CODE DE LA
SECURITE SOCIALE (Partie Législative)
Sous-section 1 :
Dispositions générales
Article L242-1
(Loi n° 88-16 du 5 janvier 1988 art. 1 II
Journal Officiel du 6 janvier 1988)
(Loi n° 93-121 du 27 janvier 1993 art. 3 III
Journal Officiel du 30 janvier 1993 en vigueur le 1er janvier 1993)
(Loi n° 95-116 du 4 février 1995 art. 49 I
Journal Officiel du 5 février 1995)
(Loi n° 96-1160 du 27 décembre 1996 art. 11
I Journal Officiel du 29 décembre 1996)
(Loi n° 97-277 du 25 mars 1997 art. 27
Journal Officiel du 26 mars 1997)
(Loi n° 98-1194 du 23 décembre 1998 art. 7
2° Journal Officiel du 27 décembre 1998)
(Loi n° 99-1140 du 29 décembre 1999 art. 2
II Journal Officiel du 30 décembre 1999)
Pour le calcul des cotisations des assurances sociales, des
accidents du travail et des allocations familiales, sont considérées comme
rémunérations toutes les sommes versées aux travailleurs en contrepartie ou à
l'occasion du travail, notamment les salaires ou gains, les indemnités de
congés payés, le montant des retenues pour cotisations ouvrières, les
indemnités, primes, gratifications et tous autres avantages en argent, les
avantages en nature, ainsi que les sommes perçues directement ou par
l'entremise d'un tiers à titre de pourboire.
Lorsque le bénéficiaire d'une option accordée dans les
conditions prévues aux articles 208-1 à 208-8-2 de la loi n° 66-537 du
24 juillet 1966 sur les sociétés commerciales ne remplit pas les
conditions prévues au I de l'article 163 bis C du code général des
impôts, est considéré comme une rémunération le montant déterminé conformément
au II du même article. Toutefois l'avantage correspondant à la différence
définie au II de l'article 80 bis du code général des impôts est
considéré comme une rémunération lors de la levée de l'option.
Il ne peut être opéré sur la rémunération ou le gain des
intéressés servant au calcul des cotisations des assurances sociales, des
accidents du travail et des allocations familiales, de déduction au titre de
frais professionnels que dans les conditions et limites fixées par arrêté
interministériel. Il ne pourra également être procédé à des déductions au titre
de frais d'atelier que dans les conditions et limites fixées par arrêté
ministériel.
Ne seront pas comprises dans la rémunération les prestations
de sécurité sociale versées par l'entremise de l'employeur.

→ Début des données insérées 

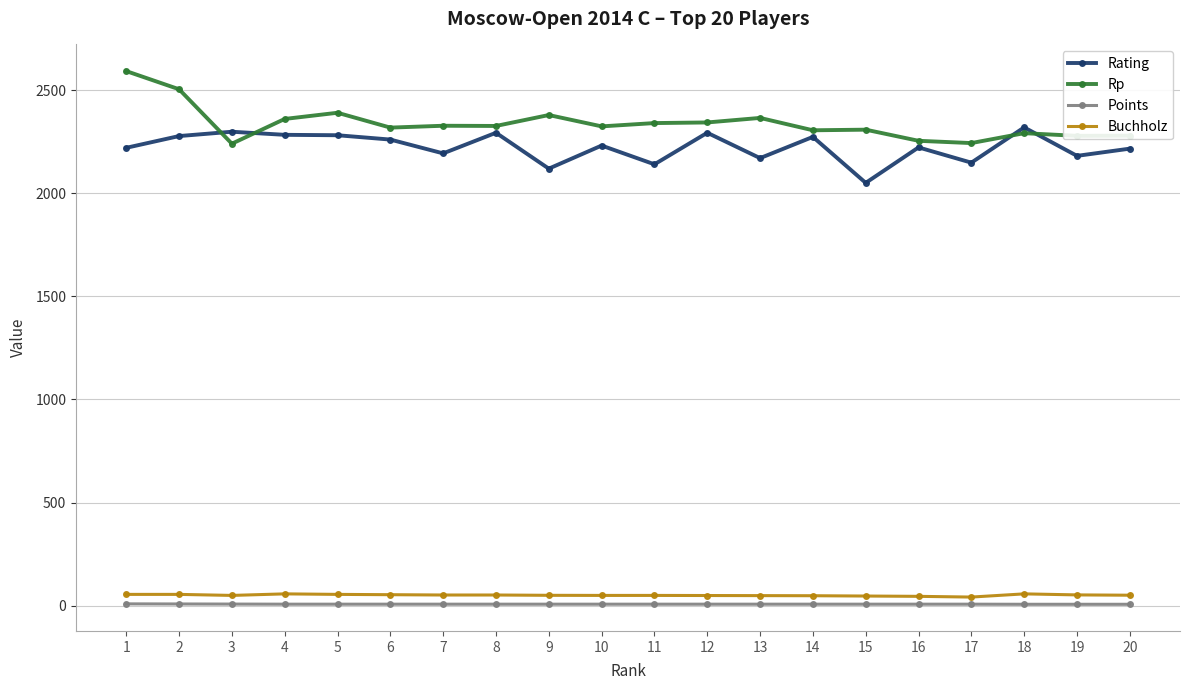

What is the difference between the maximum and second lowest values in the Rating series?

200.0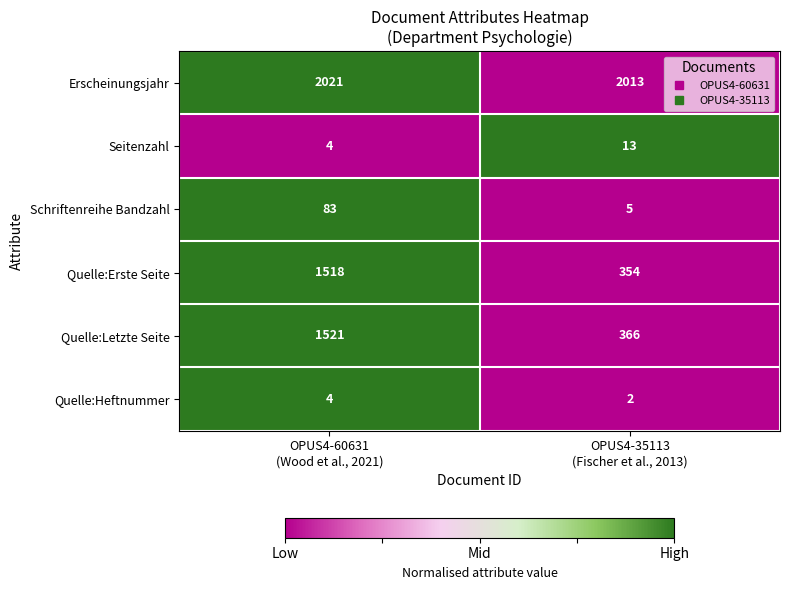

What is the average value of the Erscheinungsjahr series?

2017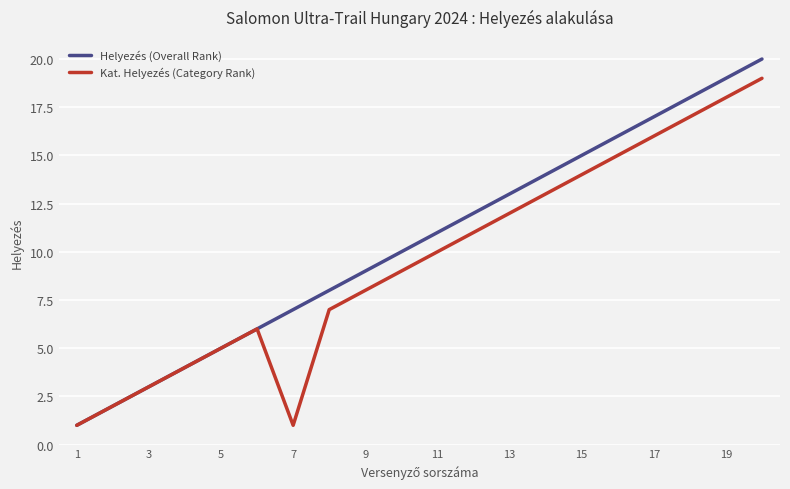

Rank the series by their average value, from lowest to highest.

Kat. Helyezés (Category Rank), Helyezés (Overall Rank)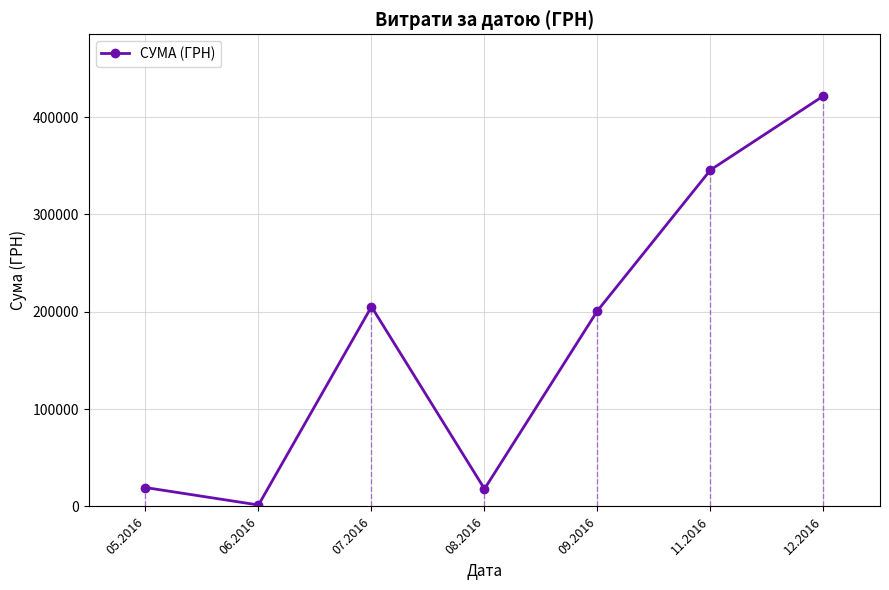

How many data points are less than 201077?

3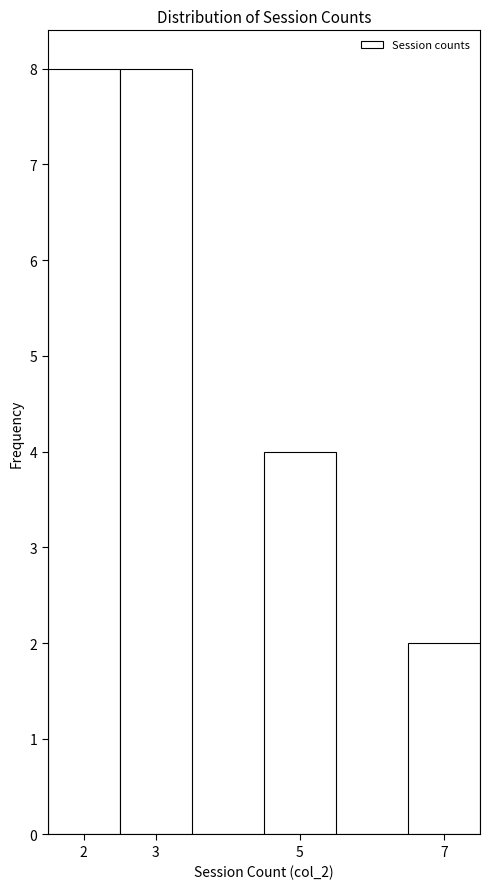

What is the height of the bar covering 2.5 to 3.5 on the x-axis? The values are not printed on the chart, so give them approximately, as read against the axis.

8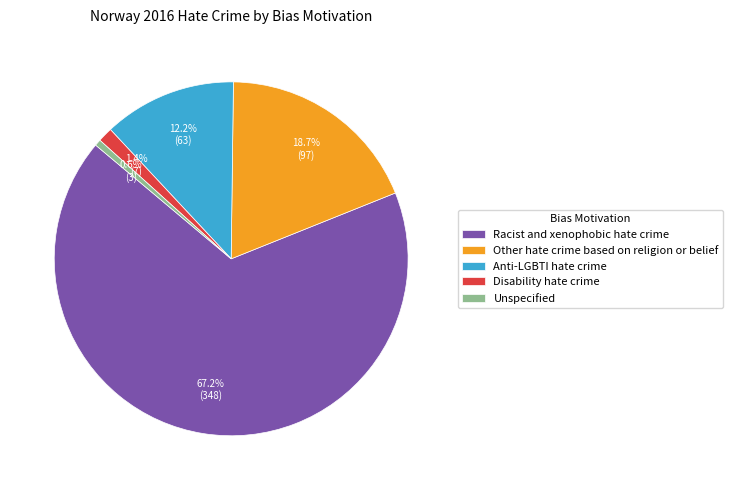

To the nearest percent, what is the difference between the Anti-LGBTI hate crime and Racist and xenophobic hate crime slice percentages?

55%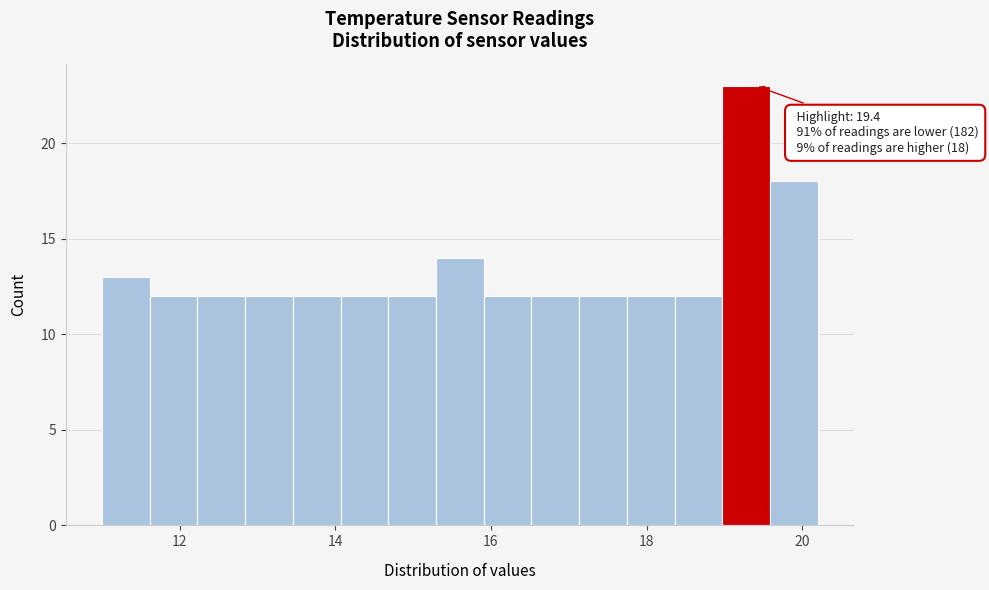

Read against the x-axis, roughly where is the centre of the tallest bar?

19.2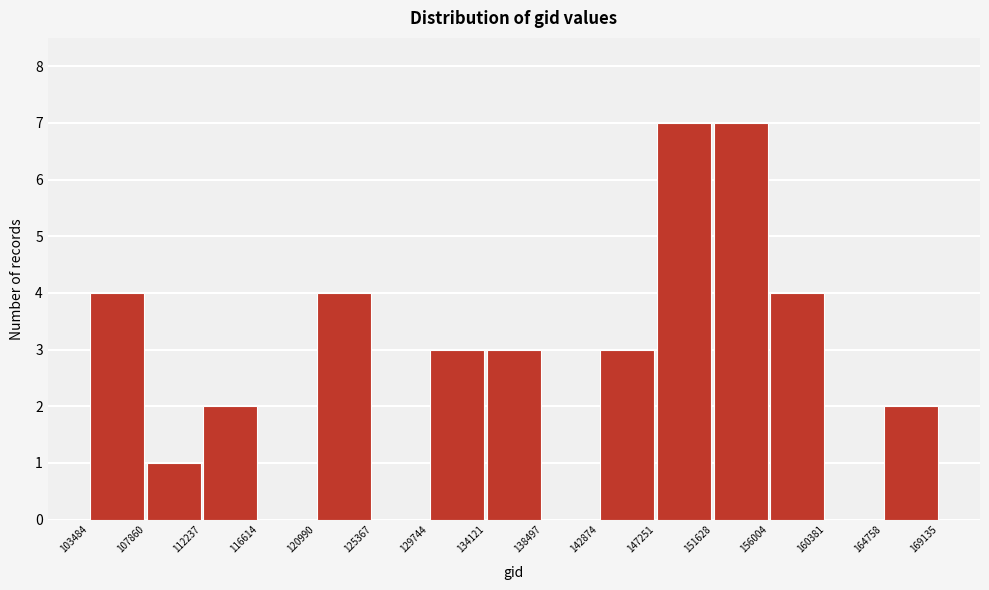

Reading left to right, transcribe this chart: for each bar, give the range it covers on the x-axis and its height. The values are not printed on the chart, so give them approximately, as read against the axis.

103484 to 107860: 4
107860 to 112237: 1
112237 to 116614: 2
116614 to 120990: 0
120990 to 125367: 4
125367 to 129744: 0
129744 to 134121: 3
134121 to 138497: 3
138497 to 142874: 0
142874 to 147251: 3
147251 to 151628: 7
151628 to 156004: 7
156004 to 160381: 4
160381 to 164758: 0
164758 to 169135: 2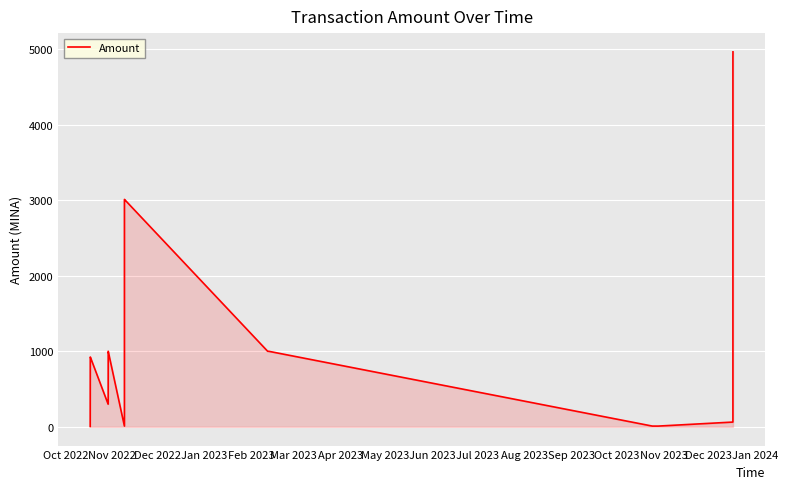

What is the difference between the maximum and minimum values?

4958.0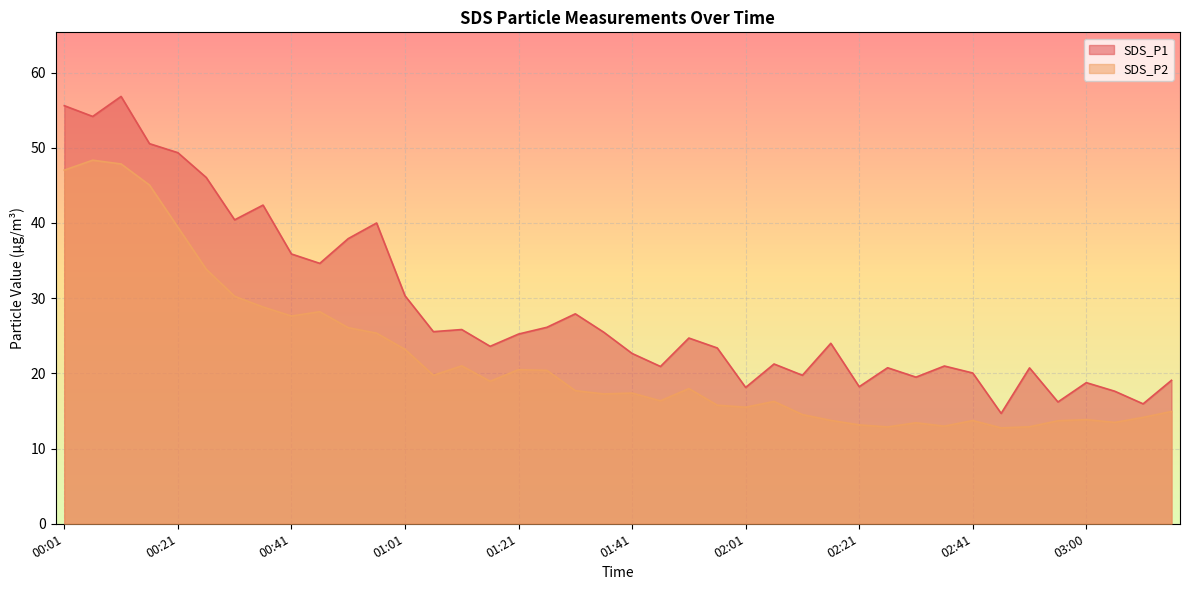

Reading left to right, what are all the values shown in this chart?

SDS_P1: 55.6	54.2	56.8	50.5	49.4	46.0	40.4	42.4	35.9	34.6	37.9	40.0	30.3	25.6	25.8	23.6	25.2	26.1	27.9	25.5	22.6	20.9	24.7	23.4	18.1	21.2	19.8	24.0	18.2	20.8	19.5	21.0	20.1	14.7	20.7	16.2	18.8	17.6	15.9	19.1
SDS_P2: 47.0	48.4	47.9	45.0	39.5	33.9	30.2	28.8	27.6	28.2	26.1	25.4	23.2	19.8	21.0	18.9	20.5	20.4	17.7	17.3	17.4	16.4	18.0	15.8	15.5	16.3	14.5	13.8	13.2	12.9	13.4	13.0	13.7	12.8	12.9	13.7	13.8	13.5	14.2	14.9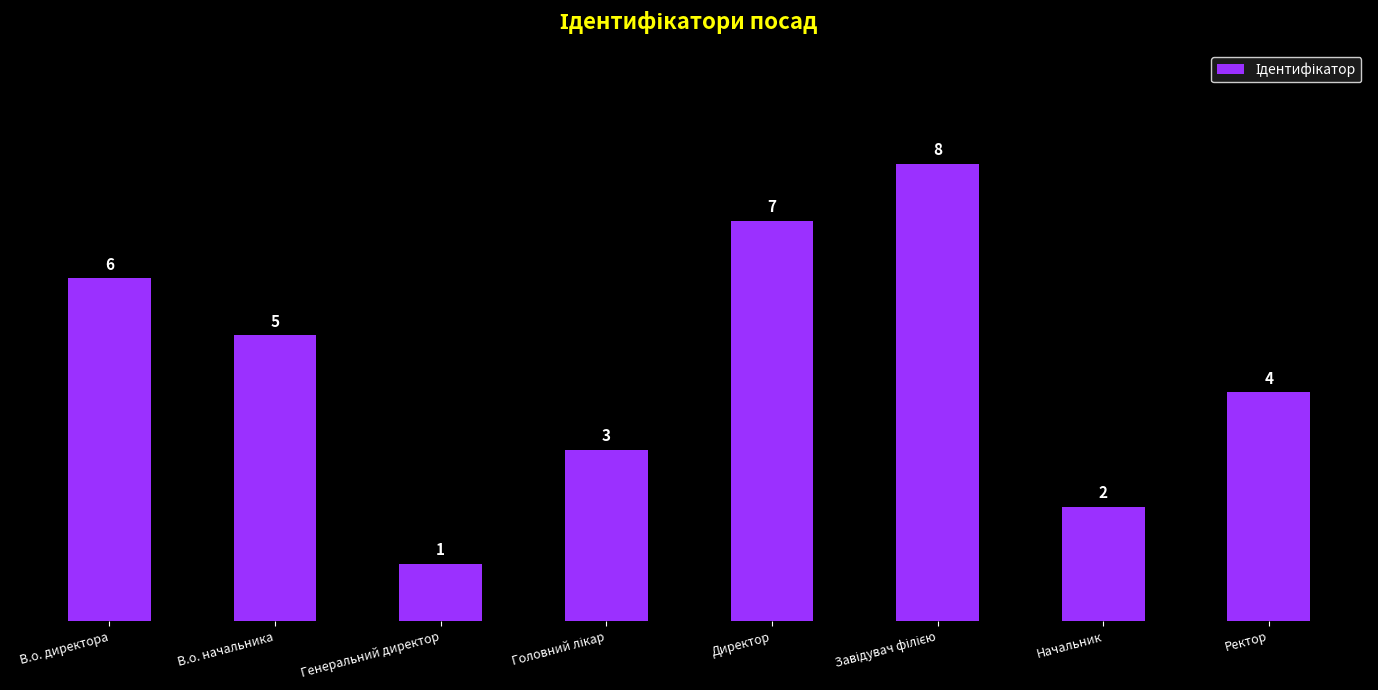

What is the difference between the maximum and minimum values?

7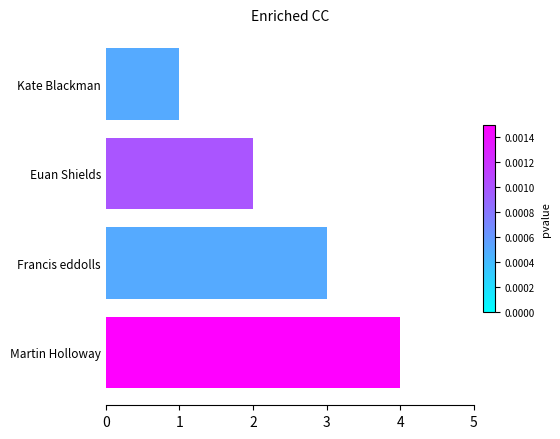

Between Martin Holloway and Kate Blackman, which is larger?

Martin Holloway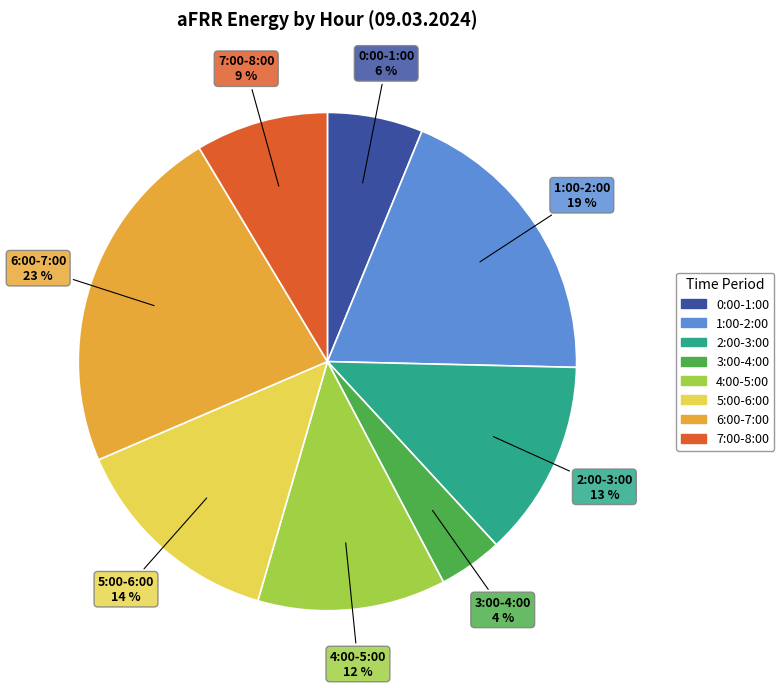

To the nearest percent, what is the average slice percentage?

12%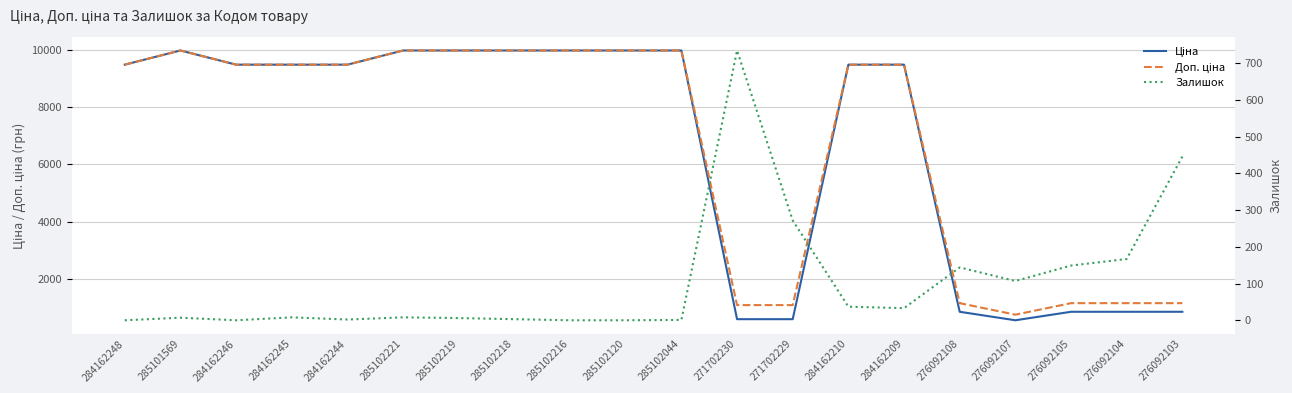

Which has a higher value, 285102216 or 285102221?

285102216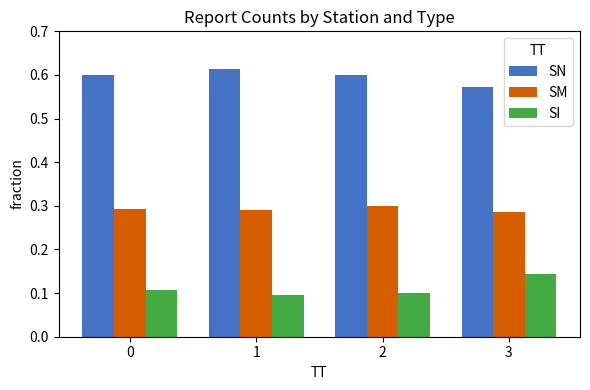

Which category has the highest value in the SN series?

1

Les contributions des employeurs destinées au financement des
prestations complémentaires de retraite et de prévoyance, y compris les
abondements des employeurs aux plans d'épargne retraite sont exclues de
l'assiette des cotisations mentionnées au premier alinéa ci-dessus pour la
partie inférieure à un montant fixé par décret.
Les personnes visées au 20° de l'article L. 311-3
qui procèdent par achat et revente de produits ou de services sont tenues de
communiquer le pourcentage de leur marge bénéficiaire à l'entreprise avec
laquelle elles sont liées.
Sont également pris en compte, dans les conditions prévues à
l'article L. 242-11, les revenus tirés de la location de tout ou partie
d'un fonds de commerce, d'un établissement artisanal, ou d'un établissement
commercial ou industriel muni du mobilier ou du matériel nécessaire à son
exploitation, que la location, dans ce dernier cas, comprenne ou non tout ou
partie des éléments incorporels du fonds de commerce ou d'industrie, lorsque
ces revenus sont perçus par une personne qui réalise des actes de commerce au
titre de l'entreprise louée ou y exerce une activité.
Sont aussi prises en compte les indemnités versées à
l'occasion de la rupture du contrat de travail à l'initiative de l'employeur ou
à l'occasion de la cessation forcée des fonctions des mandataires sociaux,
dirigeants et personnes visées à l'article 80 ter du code général des
impôts, à hauteur de la fraction de ces indemnités qui est assujettie à l'impôt
sur le revenu en application de l'article 80 duodecies du même code.